Con il declino, le deviazioni dal tempo, dallo spazio e dalla coscienza americani divennero la storia di molti scrittori americani, tra cui John Updike (Terrorista, 2007; commercio. esso TerroristaTEA, 2011)) e Paul Auster (Uomo al buio, 2008; commercio. esso. Un bell’uomo di colore, Einaudi, 2009)). Quasi tutti si sentono come la tragedia di aggrapparsi alla vita reale, una grande perdita di fiducia in se stessi nel riuscire a difendere la verità. In un libro recente, Corri in rete Letteratura americana e dipendenza dalla tecnologia di Luca Pantarotto (Milieu, 2021) l’autore fa un censimento degli scrittori americani nel loro rapporto con la realtà, rappresentata dalla grande trasformazione digitale in atto, e rileva questa difficoltà da considerare per gli scrittori: la realtà di Internet sembra mettere in imbarazzo gli il più giovane perché per rifiuto (Franzen, lo stesso DeLillo in maniera sofisticata), che è più interessato a scrivere buoni romanzi che a capire il proprio tempo.

C’è qualcosa che collega il libro con l’argomento. Molti chiedono all’autore perché scrive, lui chiede loro perché leggono. Il lettore e lo scrittore lavorano insieme in silenzio, creando personaggi che fluttuano in uno spazio condiviso: ci spiega don DeLillo. La storia dell’Autore solo nella stanzaun discorso che tenne al “Premio di Gerusalemme” nel 1999 (poi ripubblicato da Tempo nel 2001) le sue poesie: “il libro è in mano.
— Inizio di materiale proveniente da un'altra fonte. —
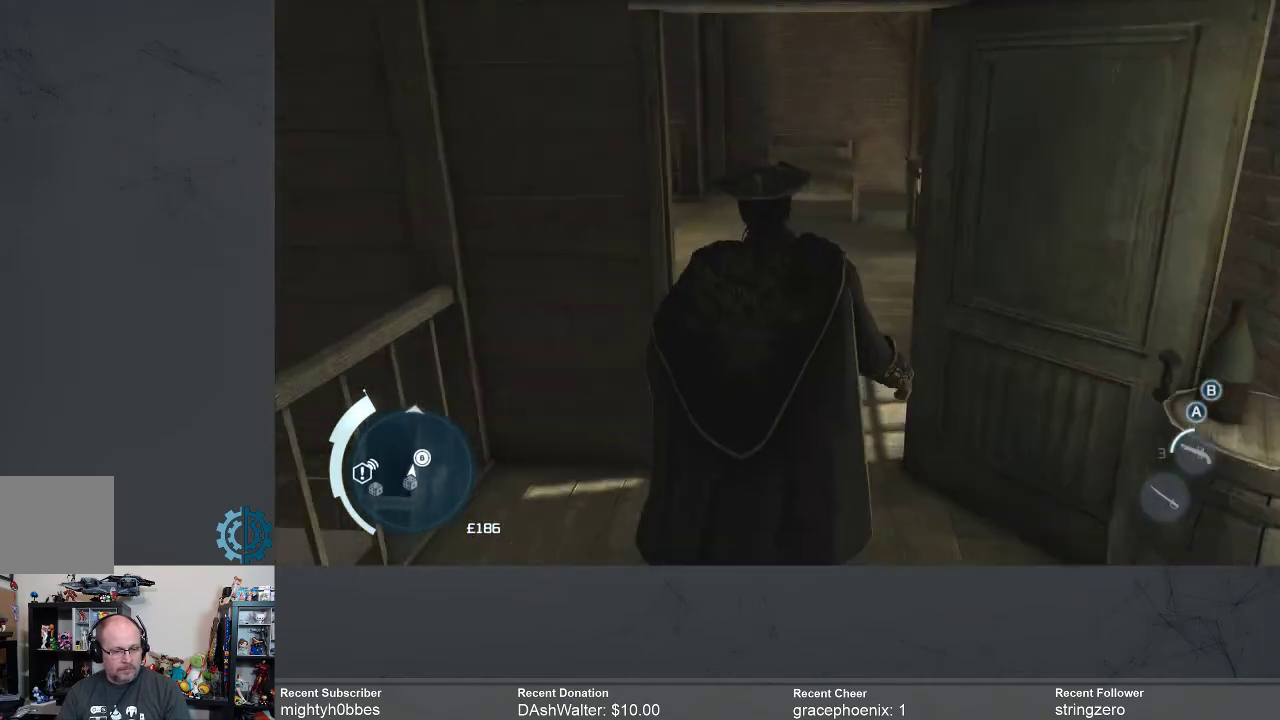
{"buttons": [], "left_stick": "up", "right_stick": "center", "events": [[33, "R2", "up"]]}
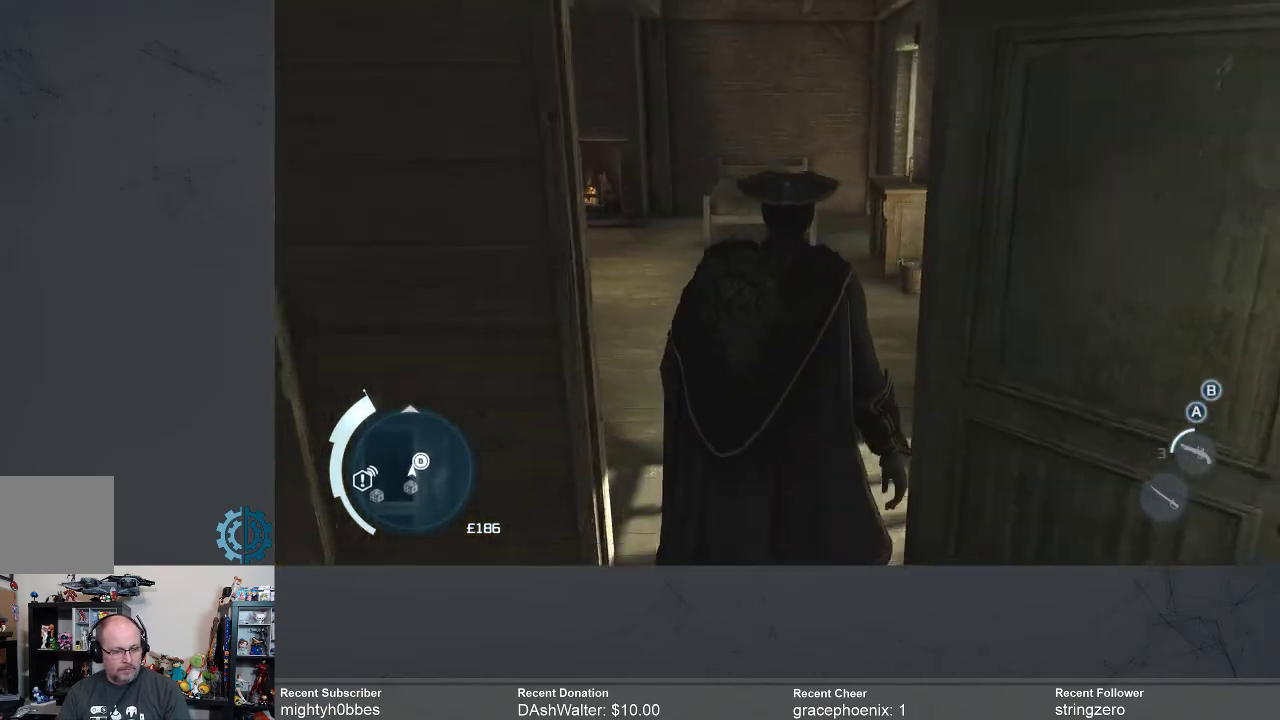
{"buttons": [], "left_stick": "up-left", "right_stick": "center", "events": [[267, "right_stick", "right"], [433, "left_stick", "up-left"], [467, "right_stick", "center"]]}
Ed è umano”, è il prodigio dell’evoluzione fisica e spirituale, questa è l’unica evoluzione che nessuna tecnologia può eguagliare.

Il libro edito da Marotta & Cafiero è completo L’artista è venuto a Cage (pubblicato dal 1997 in poi Newyorkese). DeLillo lo scrive nel racconto di Kafka Più veloce, un uomo trascorre 40 giorni e 40 notti senza cibo in un piccolo cottage, esposto agli occhi di persone che pagano un biglietto da fame. L’uomo ha un agente, che ha fissato un termine di 40 giorni per un intervento immediato, non perché teme di poter davvero morire ma perché, secondo i suoi calcoli, questo limite indica un limite estremo dell’attenzione pubblica. . La stessa cosa è successa a uno scrittore cinese, tutti e quattro in un paddock con un collare da cane. La situazione abituale dell’autore – isolamento, con la propria stanza, come avrebbe detto Virginia Woolf – è estremamente crudele, osserva DeLillo, che chiude questa pace morale con la frase: autore».